Con un movimiento repentino y rápido, Mario metió las manos en la camita y se apoderó de Mumbi.

—¡No! —gritó Mona. Disparó la pistola y la bala hizo saltar astillas de la pared.

Mario alzó su panga para arrojarlo contra Mona. David le sujetó el brazo, pero Mario lo apartó de un empujón y David chocó contra la pared con violencia, y quedó aturdido.

La puerta del dormitorio se abrió bruscamente y James entró corriendo con un garrote en la mano. Intentó golpear a Mario. Pero el panga dio en el blanco antes. Sujetándose el cuello, James cayó de rodillas.

Mona se abalanzó sobre Mario y trató de arrebatarle el bebé. Mario le quitó la pistola e hizo fuego, pero erró el tiro.

David volvió a levantarse y se puso a forcejear con Mario. La niña cayó al suelo, entre los pies de los dos hombres.

Mona intentó gatear hasta ella.

La pistola de Mario hizo fuego y David salió disparado hacia atrás, apretándose el pecho con las manos.

Mona corrió hacia él y David cayó en sus brazos.

Y entonces sonó otro disparo. Grace Treverton acababa de aparecer en el umbral, sujetando su pistola con las dos manos. Hizo un segundo disparo y Mario cayó muerto al suelo.

El doctor Nathan cerró silenciosamente la puerta del dormitorio de Grace y dijo:

—Ahora dormirá. Le he administrado un sedante.

—Sí —dijo Geoffrey. Estaba aturdido a causa de la conmoción. Había llegado a la mayor velocidad posible desde Kilima Simba al recibir la llamada telefónica, pero su padre había muerto minutos antes a causa de la herida de panga.

Tim Hopkins, que había llegado después de dispararse la última y fatal bala, salió ahora de su estupor y sus ojos recorrieron la cocina abarrotada. Estaba llena de soldados que interrogaban a kikuyu medio dormidos. El que obligaba a prestar juramentos era Mario, según descubrieron. Pero nadie parecía saber qué relación tenía David Mathenge con el mau-mau.

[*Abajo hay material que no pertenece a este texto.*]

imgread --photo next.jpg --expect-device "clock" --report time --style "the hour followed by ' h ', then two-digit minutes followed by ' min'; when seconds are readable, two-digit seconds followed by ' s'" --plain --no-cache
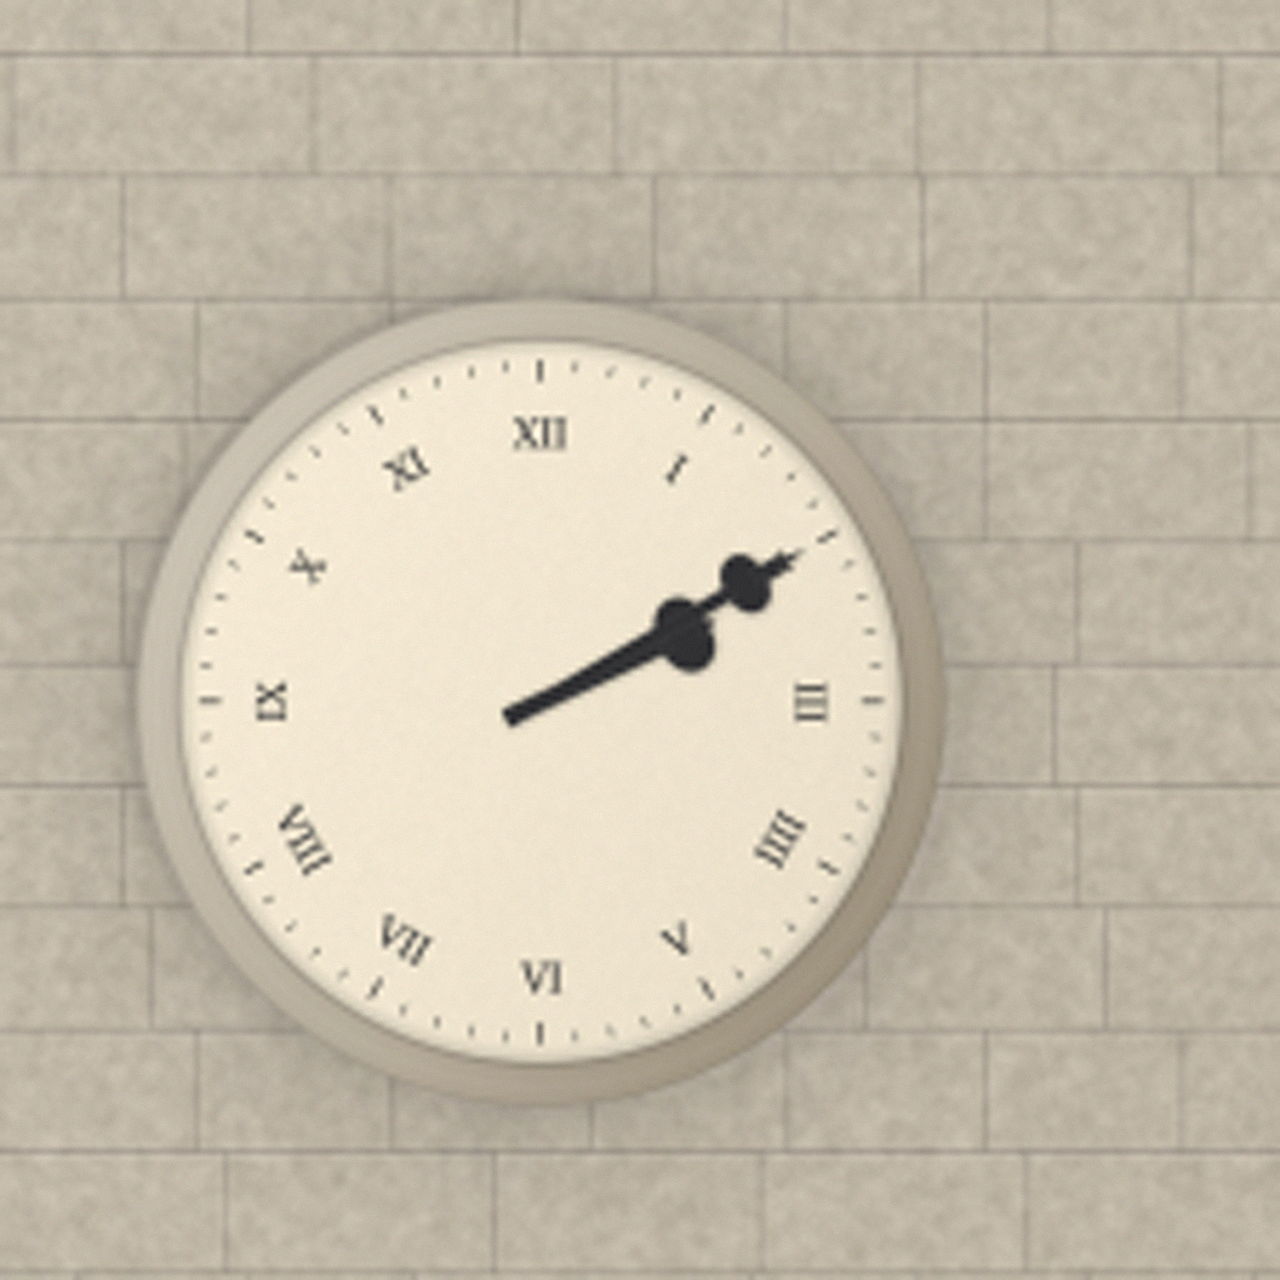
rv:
2 h 10 min
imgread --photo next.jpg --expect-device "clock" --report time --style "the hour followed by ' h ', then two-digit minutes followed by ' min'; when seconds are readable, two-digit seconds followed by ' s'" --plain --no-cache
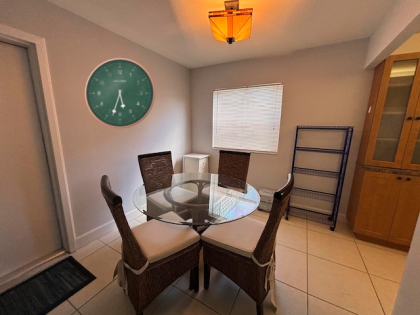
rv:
5 h 33 min
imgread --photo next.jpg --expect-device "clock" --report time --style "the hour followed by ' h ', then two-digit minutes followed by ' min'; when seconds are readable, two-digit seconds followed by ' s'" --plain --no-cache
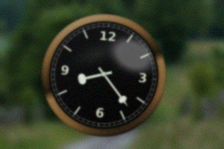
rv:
8 h 23 min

—¿Dónde está Mona? —preguntó Tim.

—No lo sé ni me importa. —Ahora Geoffrey odiaba verdaderamente a Mona. Todo había ocurrido por su culpa. Se alegraba de que su amante negro hubiera muerto, como también había muerto el bebé mestizo de los dos. Geoffrey creía que era un castigo justo.

—Perdone, señor —dijo uno de los soldados—. Si se refiere a la señorita Treverton, salió de la casa hace un rato y subió por aquel sendero.

Tim miró por la puerta abierta. El soldado señalaba hacia Bellatu.

—¿Y la dejaste salir? ¡Idiota!

Salió corriendo de la casa de Grace y empezó a subir la escalera de madera que llevaba al risco cubierto de hierba.

Al llegar arriba, se detuvo y miró a su alrededor. La noche era clara, con luna llena y estrellas. Los cafetos marchitos y sin recolectar formaban miles de hileras bañadas por la luz de la luna que se extendían hasta un monte Kenia plateado y envuelto por las neblinas. Se volvió hacia la casa. Estaba oscura. Pero vio que la puerta de atrás se encontraba abierta.

Entró y aguzó el oído. Se oían ruidos sobre su cabeza. Cruzó corriendo el comedor y la sala de estar y subió los peldaños de dos en dos hasta llegar al segundo piso. Se detuvo y sus ojos recorrieron todo el pasillo sumido en la penumbra. El aire olía a lugar cerrado. Vio que de una de las habitaciones salía una luz tenue.

Tim encontró a Mona en una habitación llena de polvo y telarañas que parecía no haber sido utilizada desde hacía muchos años. Dominaba la habitación una antigua cama con pabellón cuyo cobertor y fruncidos aparecían amarillentos debido al paso del tiempo. Y había también un tocador lleno de frascos de perfume vacíos. Mona estaba arrodillada, revolviendo frenéticamente el contenido de un cajón.

—Mona —dijo Tim, entrando en la habitación—. ¿Qué haces?

Con mano temblorosa Mona sostenía una linterna mientras la otra mano revolvía prendas de encaje, seda y raso.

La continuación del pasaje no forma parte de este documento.